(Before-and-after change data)
== == ==

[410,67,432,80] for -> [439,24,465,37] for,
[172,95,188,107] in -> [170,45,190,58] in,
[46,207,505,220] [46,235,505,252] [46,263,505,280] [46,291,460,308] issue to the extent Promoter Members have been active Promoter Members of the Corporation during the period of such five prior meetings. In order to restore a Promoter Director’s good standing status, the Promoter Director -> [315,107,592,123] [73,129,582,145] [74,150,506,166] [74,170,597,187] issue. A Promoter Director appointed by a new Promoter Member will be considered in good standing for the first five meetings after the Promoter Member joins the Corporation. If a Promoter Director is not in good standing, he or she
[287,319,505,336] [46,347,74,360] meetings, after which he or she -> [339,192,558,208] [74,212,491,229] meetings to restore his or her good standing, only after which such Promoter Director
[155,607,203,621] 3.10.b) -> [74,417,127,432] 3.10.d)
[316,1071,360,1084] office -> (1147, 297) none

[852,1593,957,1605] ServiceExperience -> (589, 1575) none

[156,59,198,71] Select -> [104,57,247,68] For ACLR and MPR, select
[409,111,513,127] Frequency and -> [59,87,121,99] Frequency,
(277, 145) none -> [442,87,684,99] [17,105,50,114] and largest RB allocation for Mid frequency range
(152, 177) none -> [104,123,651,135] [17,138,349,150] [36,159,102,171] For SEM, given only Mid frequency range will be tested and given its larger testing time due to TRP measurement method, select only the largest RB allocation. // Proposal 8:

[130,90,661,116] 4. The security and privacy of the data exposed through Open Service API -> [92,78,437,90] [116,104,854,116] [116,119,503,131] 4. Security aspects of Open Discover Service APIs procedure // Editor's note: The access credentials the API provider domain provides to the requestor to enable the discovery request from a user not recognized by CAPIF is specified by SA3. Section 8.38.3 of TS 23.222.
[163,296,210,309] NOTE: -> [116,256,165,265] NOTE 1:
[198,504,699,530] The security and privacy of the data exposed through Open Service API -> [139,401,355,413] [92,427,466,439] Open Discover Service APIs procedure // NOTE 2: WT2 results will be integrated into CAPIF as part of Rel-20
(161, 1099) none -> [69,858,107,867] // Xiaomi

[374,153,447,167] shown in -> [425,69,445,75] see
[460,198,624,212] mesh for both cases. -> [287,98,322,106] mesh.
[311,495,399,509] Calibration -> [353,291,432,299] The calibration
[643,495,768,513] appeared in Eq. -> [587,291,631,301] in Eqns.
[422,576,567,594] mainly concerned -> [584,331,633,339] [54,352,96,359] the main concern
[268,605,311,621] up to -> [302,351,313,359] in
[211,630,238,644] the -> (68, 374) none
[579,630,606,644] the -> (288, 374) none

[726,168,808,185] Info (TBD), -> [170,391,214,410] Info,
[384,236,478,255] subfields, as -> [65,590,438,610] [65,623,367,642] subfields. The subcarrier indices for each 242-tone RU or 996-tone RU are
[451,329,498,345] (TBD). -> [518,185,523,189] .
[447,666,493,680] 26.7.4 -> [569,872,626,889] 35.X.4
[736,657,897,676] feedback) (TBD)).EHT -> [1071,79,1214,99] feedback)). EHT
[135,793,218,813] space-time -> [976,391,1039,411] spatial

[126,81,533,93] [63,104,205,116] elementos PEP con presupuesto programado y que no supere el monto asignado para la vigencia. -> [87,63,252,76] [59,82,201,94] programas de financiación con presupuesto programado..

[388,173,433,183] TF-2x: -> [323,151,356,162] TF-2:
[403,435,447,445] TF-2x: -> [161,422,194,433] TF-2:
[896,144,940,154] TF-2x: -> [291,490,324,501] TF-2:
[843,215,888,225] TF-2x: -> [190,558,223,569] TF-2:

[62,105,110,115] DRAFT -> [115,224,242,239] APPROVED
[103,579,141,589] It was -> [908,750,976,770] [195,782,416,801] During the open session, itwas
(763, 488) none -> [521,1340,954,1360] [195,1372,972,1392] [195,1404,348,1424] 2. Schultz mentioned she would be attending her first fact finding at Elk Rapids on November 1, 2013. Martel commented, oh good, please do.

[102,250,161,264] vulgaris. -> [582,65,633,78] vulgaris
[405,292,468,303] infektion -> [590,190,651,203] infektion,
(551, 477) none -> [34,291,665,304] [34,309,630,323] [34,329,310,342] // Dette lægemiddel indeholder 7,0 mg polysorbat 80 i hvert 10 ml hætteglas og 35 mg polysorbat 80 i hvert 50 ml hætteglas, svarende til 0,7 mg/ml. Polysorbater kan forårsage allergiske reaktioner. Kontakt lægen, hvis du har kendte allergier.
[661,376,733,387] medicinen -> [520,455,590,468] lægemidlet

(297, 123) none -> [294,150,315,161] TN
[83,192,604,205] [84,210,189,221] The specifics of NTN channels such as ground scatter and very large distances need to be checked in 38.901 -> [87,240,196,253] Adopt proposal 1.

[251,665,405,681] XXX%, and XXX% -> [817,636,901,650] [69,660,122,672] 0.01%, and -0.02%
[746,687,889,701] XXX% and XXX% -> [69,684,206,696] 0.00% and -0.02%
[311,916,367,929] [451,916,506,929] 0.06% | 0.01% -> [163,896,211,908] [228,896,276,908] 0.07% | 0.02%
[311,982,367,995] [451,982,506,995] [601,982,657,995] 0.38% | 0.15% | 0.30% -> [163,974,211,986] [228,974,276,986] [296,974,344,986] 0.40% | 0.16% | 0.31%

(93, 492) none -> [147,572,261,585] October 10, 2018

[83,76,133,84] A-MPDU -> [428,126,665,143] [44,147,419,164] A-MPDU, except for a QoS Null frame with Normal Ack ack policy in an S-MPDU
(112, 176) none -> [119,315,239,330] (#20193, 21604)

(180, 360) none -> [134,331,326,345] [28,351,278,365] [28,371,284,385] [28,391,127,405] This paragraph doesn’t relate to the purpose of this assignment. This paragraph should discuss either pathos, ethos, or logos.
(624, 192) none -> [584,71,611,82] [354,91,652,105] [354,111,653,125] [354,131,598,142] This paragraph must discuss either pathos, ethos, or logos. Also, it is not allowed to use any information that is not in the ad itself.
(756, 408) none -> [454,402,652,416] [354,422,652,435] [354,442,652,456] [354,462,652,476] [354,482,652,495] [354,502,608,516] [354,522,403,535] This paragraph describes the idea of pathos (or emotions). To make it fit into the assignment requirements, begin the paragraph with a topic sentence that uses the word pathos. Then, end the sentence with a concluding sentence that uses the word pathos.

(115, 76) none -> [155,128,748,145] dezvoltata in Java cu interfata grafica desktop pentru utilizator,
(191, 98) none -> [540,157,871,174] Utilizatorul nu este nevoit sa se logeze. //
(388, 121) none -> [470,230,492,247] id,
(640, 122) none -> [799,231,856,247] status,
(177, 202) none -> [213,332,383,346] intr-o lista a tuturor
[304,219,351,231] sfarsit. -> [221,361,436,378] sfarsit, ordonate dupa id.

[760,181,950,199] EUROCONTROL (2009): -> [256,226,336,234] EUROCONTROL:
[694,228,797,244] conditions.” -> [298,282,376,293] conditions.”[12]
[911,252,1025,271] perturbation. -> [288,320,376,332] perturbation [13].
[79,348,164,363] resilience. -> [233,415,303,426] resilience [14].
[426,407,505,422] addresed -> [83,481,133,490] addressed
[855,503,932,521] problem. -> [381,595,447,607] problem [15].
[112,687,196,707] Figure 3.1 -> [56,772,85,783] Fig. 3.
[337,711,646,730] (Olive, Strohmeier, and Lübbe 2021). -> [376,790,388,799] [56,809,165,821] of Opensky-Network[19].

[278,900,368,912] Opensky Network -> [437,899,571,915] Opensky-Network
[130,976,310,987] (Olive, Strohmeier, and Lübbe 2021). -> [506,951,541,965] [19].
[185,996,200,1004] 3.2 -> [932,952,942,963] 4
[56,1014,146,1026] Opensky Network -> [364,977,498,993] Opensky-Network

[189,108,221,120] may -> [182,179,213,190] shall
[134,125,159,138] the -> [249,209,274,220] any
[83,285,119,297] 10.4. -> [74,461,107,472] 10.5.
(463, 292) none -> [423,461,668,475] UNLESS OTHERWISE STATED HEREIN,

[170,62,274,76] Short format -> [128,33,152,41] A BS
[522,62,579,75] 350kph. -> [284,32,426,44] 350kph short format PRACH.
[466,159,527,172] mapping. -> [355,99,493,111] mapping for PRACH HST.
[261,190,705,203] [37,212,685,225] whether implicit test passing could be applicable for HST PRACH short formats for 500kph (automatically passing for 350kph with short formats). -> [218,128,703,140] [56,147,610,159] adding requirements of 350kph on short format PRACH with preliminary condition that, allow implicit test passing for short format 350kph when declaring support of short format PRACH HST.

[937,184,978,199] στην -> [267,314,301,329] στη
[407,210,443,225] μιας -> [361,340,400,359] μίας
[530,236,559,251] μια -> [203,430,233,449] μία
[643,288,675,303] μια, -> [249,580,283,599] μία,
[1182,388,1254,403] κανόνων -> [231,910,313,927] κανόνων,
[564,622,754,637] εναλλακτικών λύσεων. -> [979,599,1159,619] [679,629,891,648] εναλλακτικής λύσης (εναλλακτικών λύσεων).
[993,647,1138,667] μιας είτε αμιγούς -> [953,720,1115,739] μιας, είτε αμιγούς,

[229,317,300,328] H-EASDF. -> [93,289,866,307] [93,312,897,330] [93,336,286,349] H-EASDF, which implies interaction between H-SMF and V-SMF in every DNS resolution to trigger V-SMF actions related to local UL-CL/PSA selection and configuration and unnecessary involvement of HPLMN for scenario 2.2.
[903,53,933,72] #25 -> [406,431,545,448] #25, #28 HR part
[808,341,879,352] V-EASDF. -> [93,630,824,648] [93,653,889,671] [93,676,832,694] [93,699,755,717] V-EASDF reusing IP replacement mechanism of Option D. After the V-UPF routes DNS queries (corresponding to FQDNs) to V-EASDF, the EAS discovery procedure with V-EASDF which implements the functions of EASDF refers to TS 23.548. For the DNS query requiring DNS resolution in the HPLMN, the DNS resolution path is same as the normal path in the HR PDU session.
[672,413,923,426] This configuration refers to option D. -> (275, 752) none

== == ==

WHAT IS NEEDED:
Each line above that carries the string "status" has to be returned.

ANSWER BOX:
[46,207,505,220] [46,235,505,252] [46,263,505,280] [46,291,460,308] issue to the extent Promoter Members have been active Promoter Members of the Corporation during the period of such five prior meetings. In order to restore a Promoter Director’s good standing status, the Promoter Director -> [315,107,592,123] [73,129,582,145] [74,150,506,166] [74,170,597,187] issue. A Promoter Director appointed by a new Promoter Member will be considered in good standing for the first five meetings after the Promoter Member joins the Corporation. If a Promoter Director is not in good standing, he or she
(640, 122) none -> [799,231,856,247] status,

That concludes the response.